● **MATERIAL FOR THE TASK**
----------------------------------------

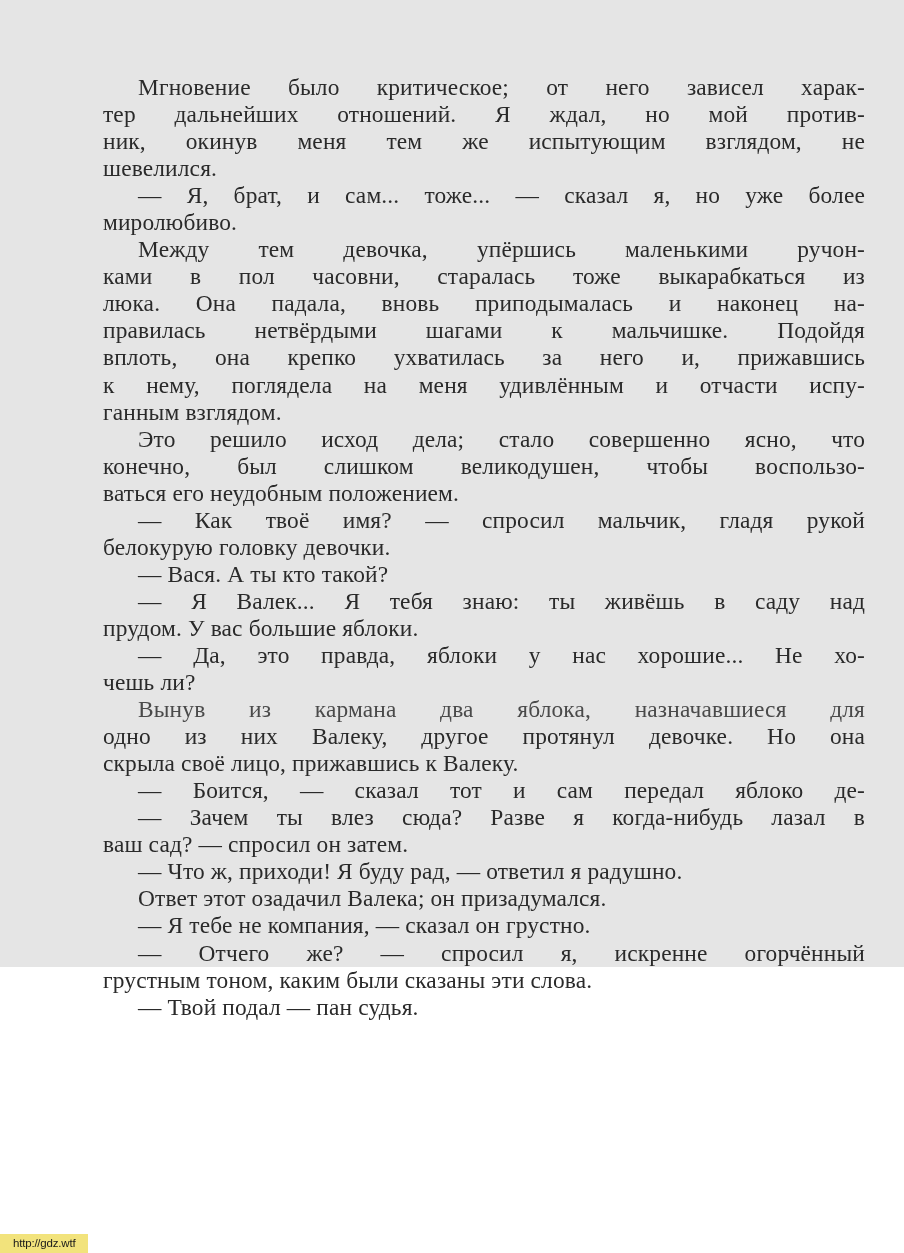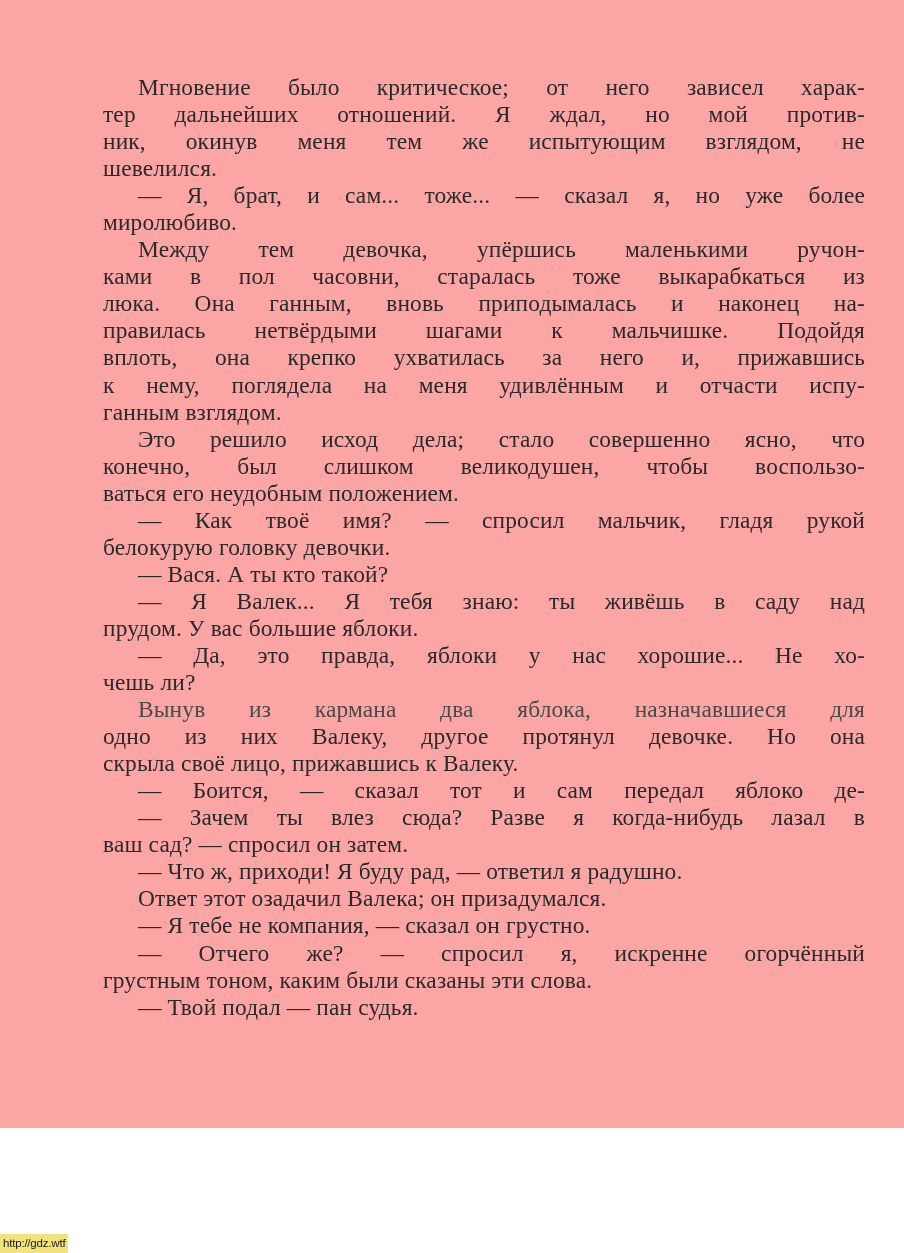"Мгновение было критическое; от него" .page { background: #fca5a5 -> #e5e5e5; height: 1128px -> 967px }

----------------------------------------

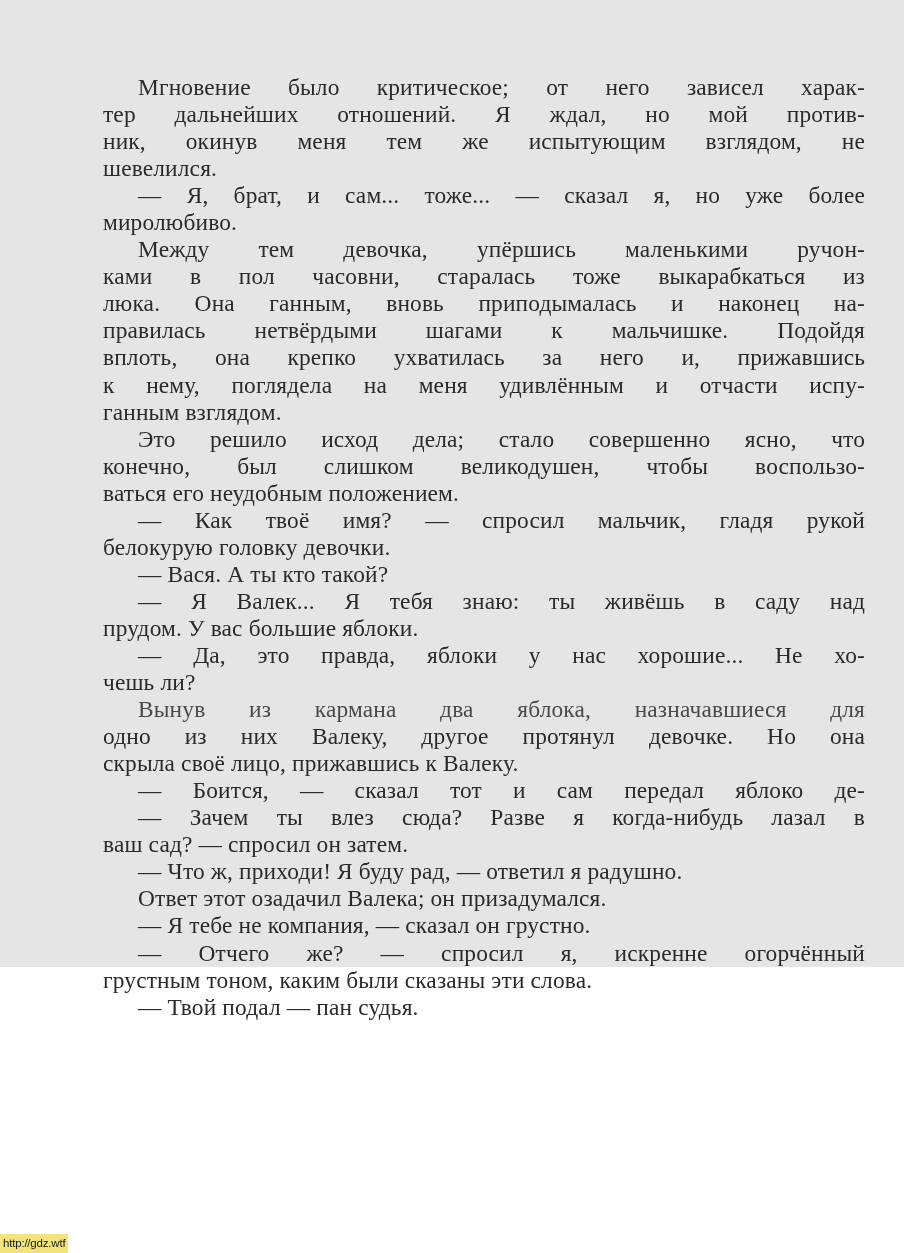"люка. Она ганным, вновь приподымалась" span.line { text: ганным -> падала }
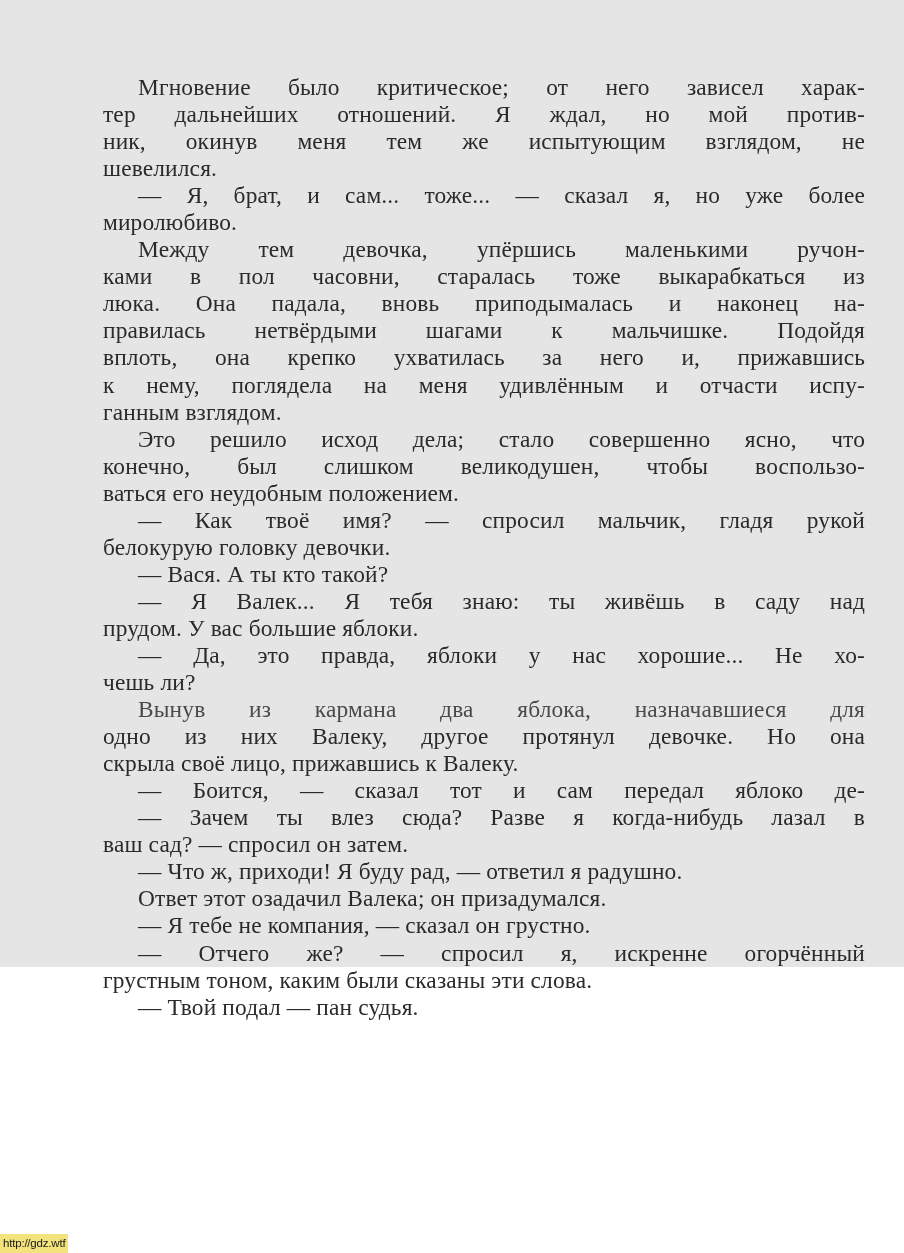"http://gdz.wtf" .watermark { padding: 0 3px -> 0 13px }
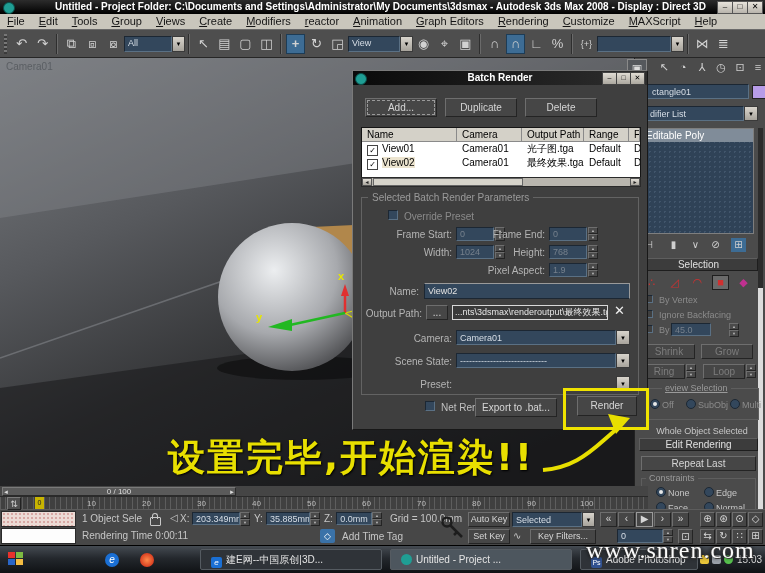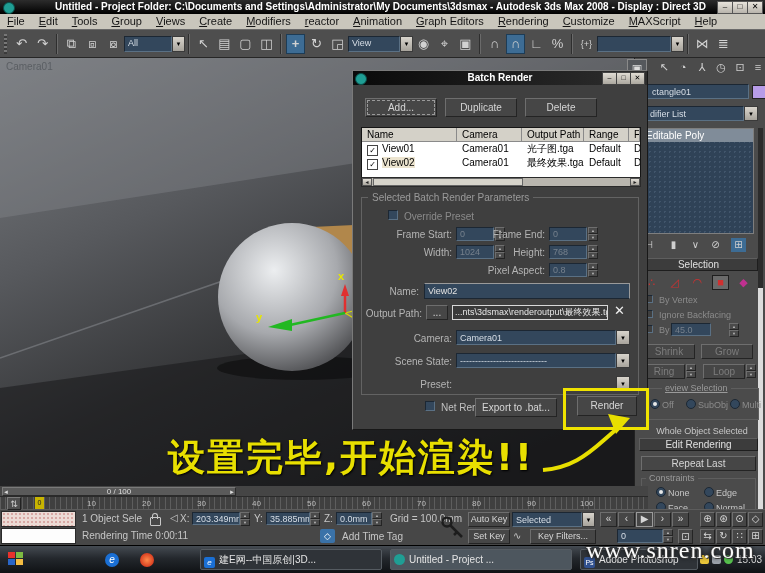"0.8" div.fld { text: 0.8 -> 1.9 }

----------------------------------------

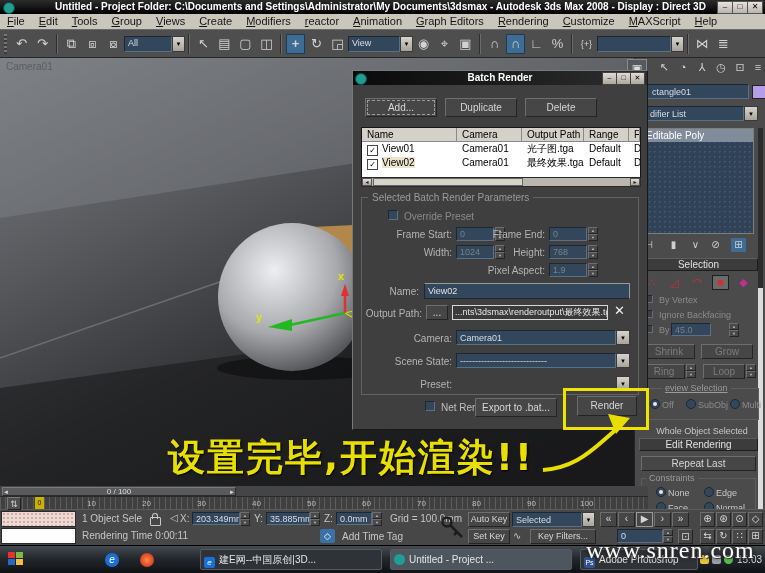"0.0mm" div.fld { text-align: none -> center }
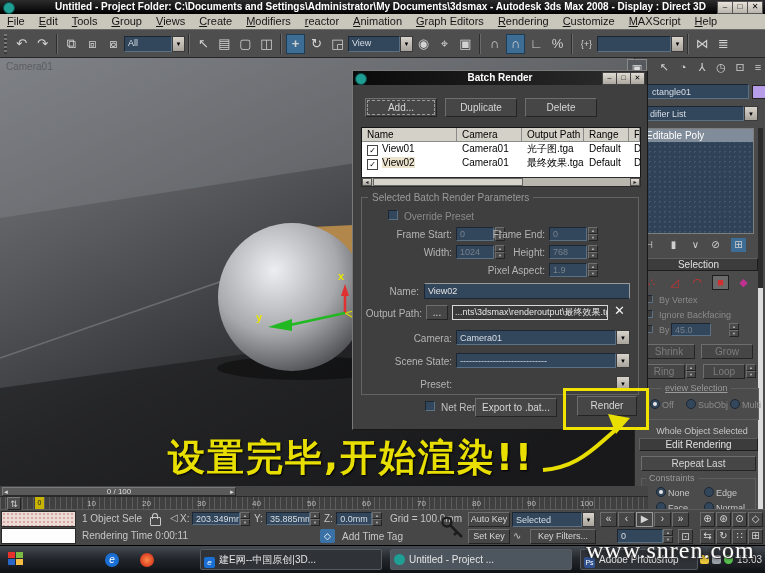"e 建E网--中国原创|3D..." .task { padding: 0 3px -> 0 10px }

----------------------------------------

● **JOB ITEM**
Print, exactly, each line above from the one with "3px -> 0 13px" to the one with "text: 0.8 ->", end lines included. Leave pictures out of it.

● **FINAL ANSWER**
"http://gdz.wtf" .watermark { padding: 0 3px -> 0 13px }
"0.8" div.fld { text: 0.8 -> 1.9 }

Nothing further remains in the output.